For Zhuk it was ideal, because every night, instead of going home to our parents, we were in the hotel, and he could call a meeting. He always found some business to do: either listening to music or going over the journals or talking about what we were going to do the next day.
I was homesick all the time. I often cried myself to sleep at night. I shared a room with Anna Kondrashova, and Zhuk would tease us about eating dinner at the cafeteria. Anna always had a problem keeping her weight down, so we stopped going to dinner because afterward Zhuk would tell such stories about how much we ate and how much we’d weigh if we kept eating dinners like that. Just the girls he’d tease. So instead we’d skip dinner and would walk fifteen minutes to town to buy fruits, vegetables, and candy. Lots of candy. As I’m writing this, I can hardly believe what I’m saying. What were we thinking? How did we listen to him?

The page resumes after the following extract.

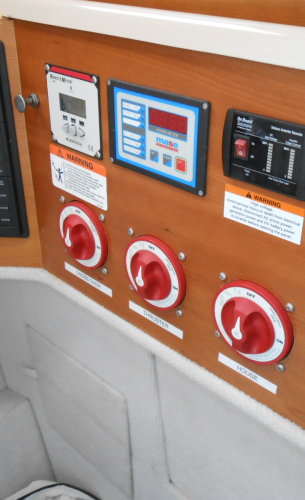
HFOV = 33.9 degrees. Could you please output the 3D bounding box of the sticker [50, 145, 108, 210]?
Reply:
[{"bbox_3d":[-0.096,-0.093,0.640,0.109,0.058,0.002,26,39,35],"label":"sticker"}]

One time I saw Zhuk hit Anna. I was in the bathroom, and Zhuk came and started talking loudly to her. I decided I’d better stay where I was, but then they started fighting, and when I came out, he was hitting her on the back. I ran out to get Sergei, but by the time we came back Zhuk was gone. Anna was crying. That was nothing new. She cried almost every day.

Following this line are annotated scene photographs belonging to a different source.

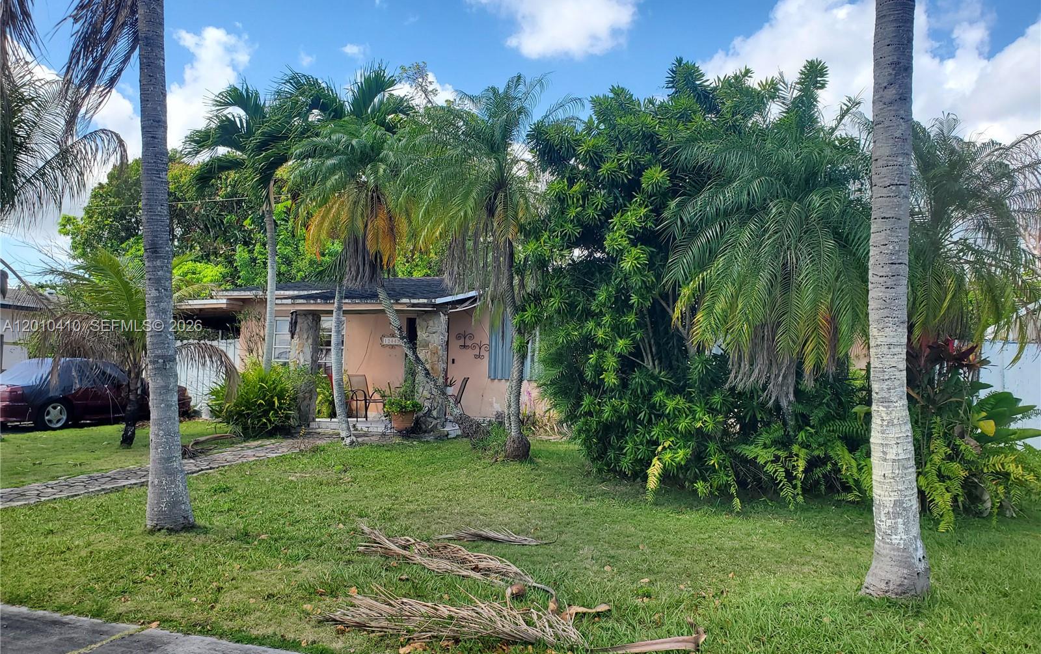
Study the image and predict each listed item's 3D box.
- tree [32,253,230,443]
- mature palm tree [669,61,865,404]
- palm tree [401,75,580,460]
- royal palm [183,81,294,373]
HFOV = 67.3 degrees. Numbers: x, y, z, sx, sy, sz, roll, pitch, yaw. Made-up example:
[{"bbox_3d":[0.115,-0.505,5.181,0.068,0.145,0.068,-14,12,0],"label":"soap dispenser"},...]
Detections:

Zhuk used to come to her and say, “I saw you last night go into Fadeev’s room. What were you doing in there?” Even if she had done this, it was none of his business, of course. But he would torment her with his spying, and I was so young that Anna never confided in me what was behind it. I understand now that he was trying to get Anna to sleep with him. He had done this with many girls over the years. Not me, fortunately, because I was so young. He had enough power that if a girl refused him, he could arrange it so she couldn’t skate anymore. This was a man without a heart.
Maybe being around this man is what made me, not a strong person, in the way my mother is strong—but a tough person. Tough enough to handle anything. Tough, not in a good way, but in a way that allows you to handle the bad things that life throws at you. Tough but hard. Too hard sometimes.